- THE PROBLEM -
How many lines in the data contain the string "Sinop"? Tally them with case counting, and reply with the number alone.

****

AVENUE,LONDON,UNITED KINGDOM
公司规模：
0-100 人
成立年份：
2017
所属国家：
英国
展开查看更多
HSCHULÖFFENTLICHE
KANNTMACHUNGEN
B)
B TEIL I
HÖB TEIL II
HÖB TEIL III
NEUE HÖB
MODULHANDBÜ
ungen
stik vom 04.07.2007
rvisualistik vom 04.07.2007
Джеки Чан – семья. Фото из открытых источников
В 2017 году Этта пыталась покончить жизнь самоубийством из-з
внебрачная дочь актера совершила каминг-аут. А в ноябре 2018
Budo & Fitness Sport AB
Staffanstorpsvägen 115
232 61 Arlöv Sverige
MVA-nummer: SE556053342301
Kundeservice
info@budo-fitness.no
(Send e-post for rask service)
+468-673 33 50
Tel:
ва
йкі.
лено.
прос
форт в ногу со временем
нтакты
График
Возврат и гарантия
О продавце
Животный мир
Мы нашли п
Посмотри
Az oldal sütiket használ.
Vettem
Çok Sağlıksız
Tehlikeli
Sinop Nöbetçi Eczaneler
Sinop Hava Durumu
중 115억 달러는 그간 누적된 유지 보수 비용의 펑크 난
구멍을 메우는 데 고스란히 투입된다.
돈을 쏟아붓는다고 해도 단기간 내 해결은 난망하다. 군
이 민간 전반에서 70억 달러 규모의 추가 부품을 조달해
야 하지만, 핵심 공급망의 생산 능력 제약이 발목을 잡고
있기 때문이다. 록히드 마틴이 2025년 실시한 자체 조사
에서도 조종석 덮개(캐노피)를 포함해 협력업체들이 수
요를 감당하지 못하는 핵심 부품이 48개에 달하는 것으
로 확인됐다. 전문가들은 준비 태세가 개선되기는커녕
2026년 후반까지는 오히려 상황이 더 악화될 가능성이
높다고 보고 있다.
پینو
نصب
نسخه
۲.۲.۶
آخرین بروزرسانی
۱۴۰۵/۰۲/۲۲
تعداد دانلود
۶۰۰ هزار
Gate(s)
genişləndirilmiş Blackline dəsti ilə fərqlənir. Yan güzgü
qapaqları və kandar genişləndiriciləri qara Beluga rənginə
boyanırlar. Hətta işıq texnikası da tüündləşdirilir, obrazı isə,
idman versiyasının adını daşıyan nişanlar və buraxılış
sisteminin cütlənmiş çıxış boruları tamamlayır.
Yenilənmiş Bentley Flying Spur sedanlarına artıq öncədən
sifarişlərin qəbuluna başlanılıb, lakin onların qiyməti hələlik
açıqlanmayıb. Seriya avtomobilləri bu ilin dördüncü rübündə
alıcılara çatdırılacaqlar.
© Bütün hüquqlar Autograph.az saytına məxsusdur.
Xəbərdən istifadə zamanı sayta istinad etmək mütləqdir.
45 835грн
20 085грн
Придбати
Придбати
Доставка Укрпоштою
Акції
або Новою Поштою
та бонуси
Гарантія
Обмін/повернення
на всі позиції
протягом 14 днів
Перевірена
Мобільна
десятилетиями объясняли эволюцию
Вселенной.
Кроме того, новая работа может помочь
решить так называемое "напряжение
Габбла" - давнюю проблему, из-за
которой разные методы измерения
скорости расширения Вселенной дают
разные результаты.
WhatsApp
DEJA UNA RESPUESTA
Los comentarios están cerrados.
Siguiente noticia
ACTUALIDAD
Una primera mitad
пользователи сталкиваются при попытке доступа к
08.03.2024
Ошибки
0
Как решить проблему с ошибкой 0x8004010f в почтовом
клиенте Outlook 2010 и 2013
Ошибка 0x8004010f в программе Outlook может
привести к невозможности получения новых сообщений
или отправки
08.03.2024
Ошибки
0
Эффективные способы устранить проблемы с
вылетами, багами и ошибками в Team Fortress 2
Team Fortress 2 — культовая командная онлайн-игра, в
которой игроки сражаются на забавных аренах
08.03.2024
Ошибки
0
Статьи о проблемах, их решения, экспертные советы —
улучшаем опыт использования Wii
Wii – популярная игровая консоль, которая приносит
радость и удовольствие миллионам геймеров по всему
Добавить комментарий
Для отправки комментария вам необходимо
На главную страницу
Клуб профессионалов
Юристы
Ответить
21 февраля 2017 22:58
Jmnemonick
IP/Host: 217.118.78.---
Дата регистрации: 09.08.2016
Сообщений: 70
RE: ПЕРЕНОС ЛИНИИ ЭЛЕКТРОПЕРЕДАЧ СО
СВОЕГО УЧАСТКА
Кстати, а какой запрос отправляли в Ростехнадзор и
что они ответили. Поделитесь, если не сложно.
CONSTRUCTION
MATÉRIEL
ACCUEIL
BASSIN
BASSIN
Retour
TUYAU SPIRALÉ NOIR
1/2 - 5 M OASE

****

- WRITTEN RESPONSE -
2